Merchant bank founded in 1873 and sold to Chase Manhattan Bank

Robert Fleming & Co., known as Flemings, was an asset manager and merchant bank founded in Dundee, Scotland, in 1873. In 1909, the firm moved its headquarters to London, England. It was sold to Chase Manhattan Bank for over $7 billion in 2000. It was a 50% partner in the Asian investment bank Jardine Fleming.

==History==
The firm of Robert Fleming & Co. was founded by Robert Fleming, a successful investment manager, in Dundee, Scotland, in 1873. Fleming had worked at first for a manufacturer of jute fabrics used for sandbags in the American Civil War. The firm was originally formed as a series of investment trusts, pooling money from Scottish investors into overseas ventures, and later moved into merchant banking. In 1909, the firm moved its headquarters to London.
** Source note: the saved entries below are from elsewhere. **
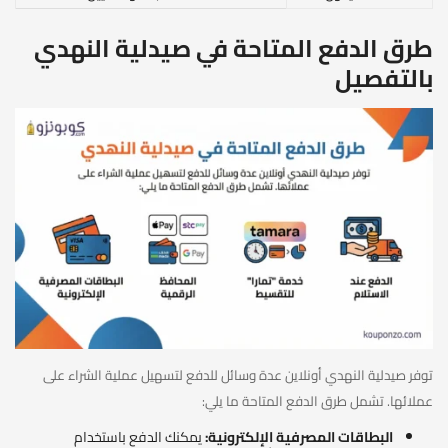
طرق الدفع المتاحة في صيدلية النهدي
بالتفصيل
توفر صيدلية النهدي أونلاين عدة وسائل للدفع لتسهيل عملية الشراء على
عملائها. تشمل طرق الدفع المتاحة ما يلي:
البطاقات المصرفية الإلكترونية:
يمكنك الدفع باستخدام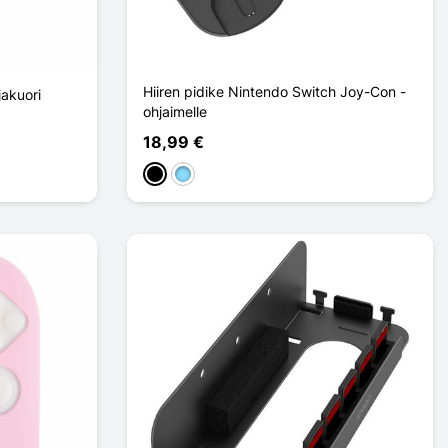
Hiiren pidike Nintendo Switch Joy-Con -
akuori
ohjaimelle
18,99 €
Musta
Bleu Clair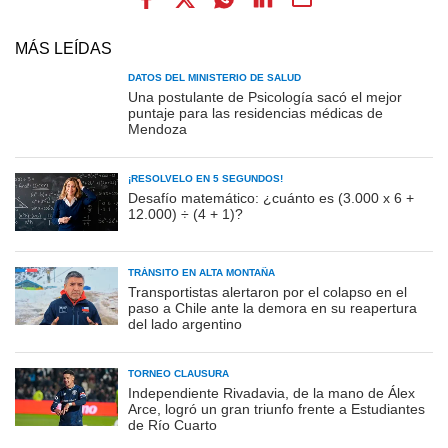
MÁS LEÍDAS
DATOS DEL MINISTERIO DE SALUD
Una postulante de Psicología sacó el mejor
puntaje para las residencias médicas de
Mendoza
¡RESOLVELO EN 5 SEGUNDOS!
Desafío matemático: ¿cuánto es (3.000 x 6 +
12.000) ÷ (4 + 1)?
TRÁNSITO EN ALTA MONTAÑA
Transportistas alertaron por el colapso en el
paso a Chile ante la demora en su reapertura
del lado argentino
TORNEO CLAUSURA
Independiente Rivadavia, de la mano de Álex
Arce, logró un gran triunfo frente a Estudiantes
de Río Cuarto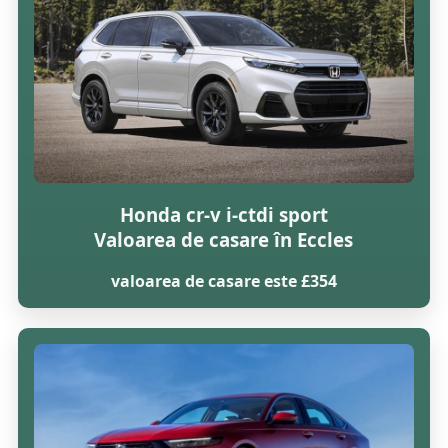
Honda cr-v i-ctdi sport
Valoarea de casare în Eccles
valoarea de casare este £354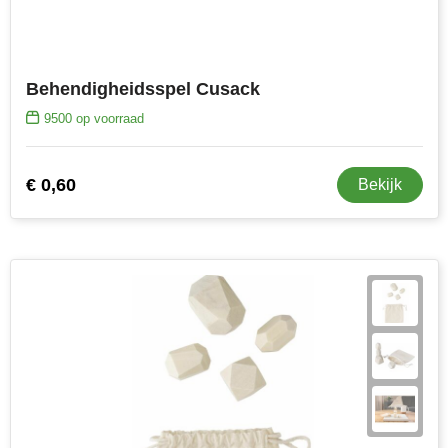
Behendigheidsspel Cusack
9500
op voorraad
€ 0,60
Bekijk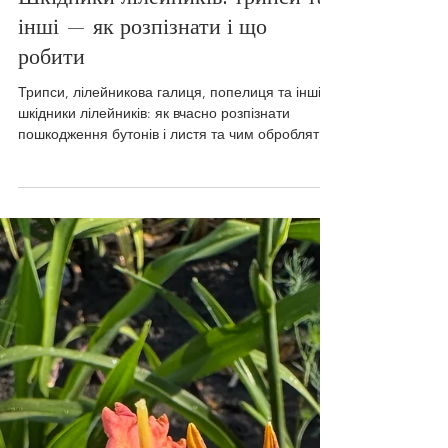
18 черв.
Читати 6 хв
Шкідники лілейників: трипси та
інші — як розпізнати і що
робити
Трипси, лілейникова галиця, попелиця та інші
шкідники лілейників: як вчасно розпізнати
пошкодження бутонів і листя та чим обробляти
In 1873, Robert Fleming cofounded the Scottish American Investment Company for the purpose of investing in high risk, high return American railroad bonds. Flemings assumed a central role in the 1886 battle with Jay Gould for control of the Texas & Pacific Railway, in which the Flemings bondholder group ultimately triumphed. Overall, Flemings claimed to have made a 40% return on investments in US railroads.

In 1970, Flemings entered into an investment banking joint venture with Hong Kong–based Jardine Matheson, forming Jardine Fleming. Despite restructuring, Flemings saw its investment banking and asset management market share decline in the 1990s as global investment banks like Morgan Stanley and Lazard moved into their markets. The Fleming name was tarnished by a scandal in 1996, when Jardine Fleming was ordered to pay $19 million to fund investors for alleged abusive and unsupervised securities allocation practices by its asset management division.

In April 2000, Robert Flemings Holdings was sold to Chase Manhattan Bank for $7.7 billion. Although the sale came about partially as a result of Flemings’ weakened position, it was part of two larger trends: consolidation in the financial services industry as large U.S. commercial banks acquired investment banks upon the repeal of the Glass–Steagall Act, and the sale of U.K. merchant banks to foreign acquirors. Flemings, with almost no U.S. assets, was considered a particularly good fit for increasingly globally minded Chase, whose assets lay largely in the United States. In the sale, about 130 Fleming family members pocketed approximately $2.3 billion for their 30 percent stake. When Chase merged with J.P. Morgan & Co. in 2001, the Flemings asset management business was rebranded J.P. Morgan Fleming, and Fleming Premier Banking was sold to Abbey National's Cater Allen subsidiary.

Members of the Fleming family set up an asset management company, Fleming Family & Partners, which in November 2014 merged with Stonehage Group, an international family office with its roots in South Africa, to create Stonehage Fleming Family and Partners.